La storia, tratta dai romanzi di Julia Quinn, è uno sguardo rinnovato sull’epoca, ma non dimentica di porre l’attenzione sulla differenza di genere che vedeva le donne subalterne agli uomini (punto, questo, sul quale ci si sofferma in ogni puntata). Se da una parte si rivendica il diritto all’uguaglianza uomo/donna, dall’altro si decide di inserire attori di colore per ricoprire numerosi personaggi dell’aristocrazia e non, come per esempio la regina Charlotte, genuina e un po’ grezza (una meravigliosa Golda Rosheuvel), e Simon, duca di Hastings, al quale presta viso e fisico (spesso senza veli) il molto bello e meno bravo Regé-Jean Page. Una scelta poco credibile e per nulla in linea coi tempi, e come se questo tipo di discriminazione, invece, non ci fosse mai stato. Ma allo spettatore vedere questa sintonia, tolleranza e inclusività quasi lo carica, e gli viene da chiedersi “Perché no? Magari fosse stato così”.
E proprio quando pensi che Bridgerton abbia tutte le carte in regola per essere una serie tv in costume dalle grandi premesse, alla fine più vai avanti e più ti accorgi che non è altro che un mappazzone, una miscellanea di ogni cosa passata per la testa in quel momento all’autore.

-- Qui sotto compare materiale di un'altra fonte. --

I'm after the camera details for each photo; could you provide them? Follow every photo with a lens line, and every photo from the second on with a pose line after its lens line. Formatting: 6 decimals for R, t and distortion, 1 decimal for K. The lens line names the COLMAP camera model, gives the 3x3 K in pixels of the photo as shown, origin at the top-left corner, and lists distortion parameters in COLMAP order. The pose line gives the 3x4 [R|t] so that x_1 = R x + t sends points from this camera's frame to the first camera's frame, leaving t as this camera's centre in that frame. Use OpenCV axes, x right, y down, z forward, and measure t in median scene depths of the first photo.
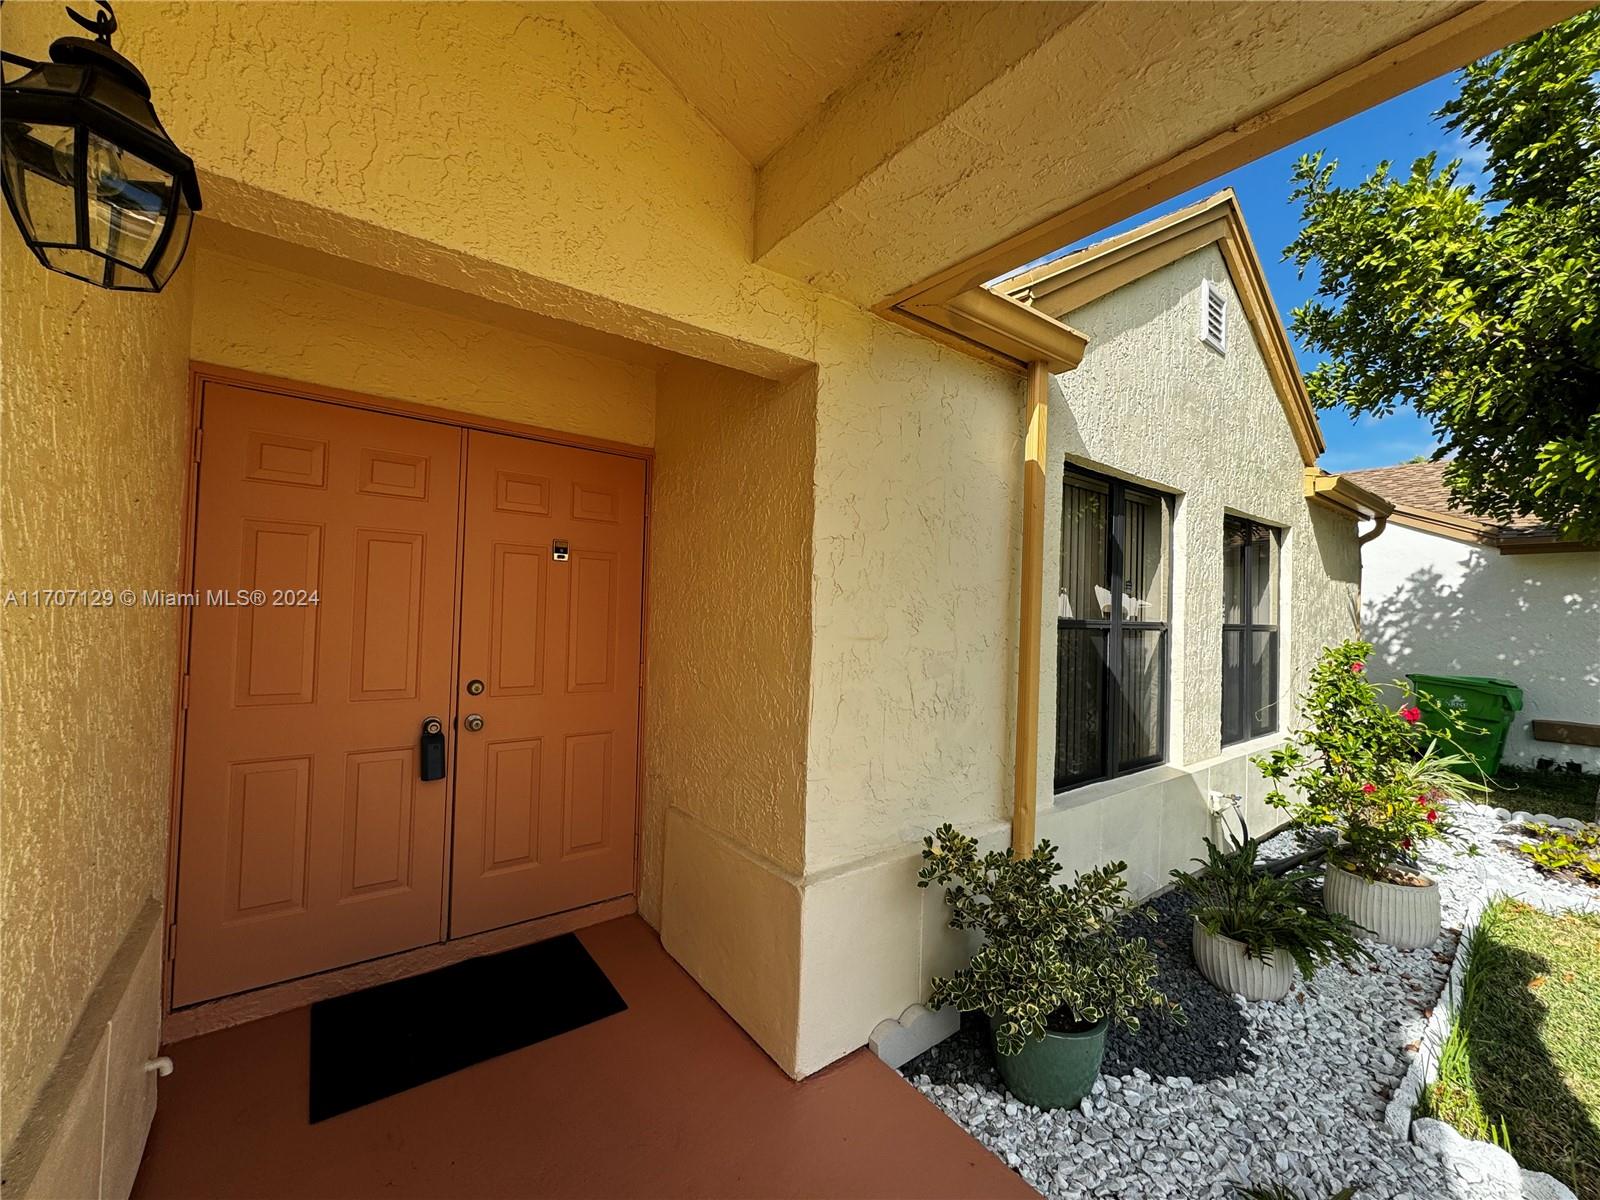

Perché per iniziare c’è Gossip Girl, col blog sostituito per ovvi motivi storici da un giornaletto scandalistico distribuito per le strade, e che anche la regina agogna leggere; si passa poi, naturalmente, a incursioni letterarie tra le quali spiccano Jane Austin (alla quale bisognerebbe invece portare ben altro rispetto) col suo Orgoglio e Pregiudizio, coi due protagonisti che sono chiaramente destinati a mettersi insieme, ma fin dal primo momento troppo impegnati a giudicarsi e respingersi, e in questo caso a usarsi per i propri fini; non manca Louisa May Alcott con Piccole Donne, perché anche qui abbiamo una giovane donna in età da marito, contraria al romanticismo, che rifugge il matrimonio per diventare una scrittrice, ricordando proprio Jo March; e poi ci sono personaggi che ne ricordano altri ben più noti, come le sorelle Philippa e Prudence Featherington, che sembrano, forse per i capelli rossi o per i vestiti estremamente colorati e appariscenti, Anastasia e Genoveffa appena uscite dall’ultimo film su Cenerentola. A tutto questo è stato aggiunta una vagonata di scene di sesso.
E quando arriva il finale di stagione ti chiedi il perché di alcune scelte narrative che poco lasciano alla suspense per le prossime (la seconda è già stata confermata lo scorso novembre), come quella di svelare l’identità di Lady Whistledown, rendendo di fatto difficile credere ancora alla meravigliosa voce narrante di Julie Andrews, semmai tornerà nel cast. La narrazione in generale scorre, la serie si lascia vedere con leggerezza, ma la sensazione è comunque quella che sia tutto già visto: non basta la sua veste sexy a rendere Bridgerton speciale. Peccato.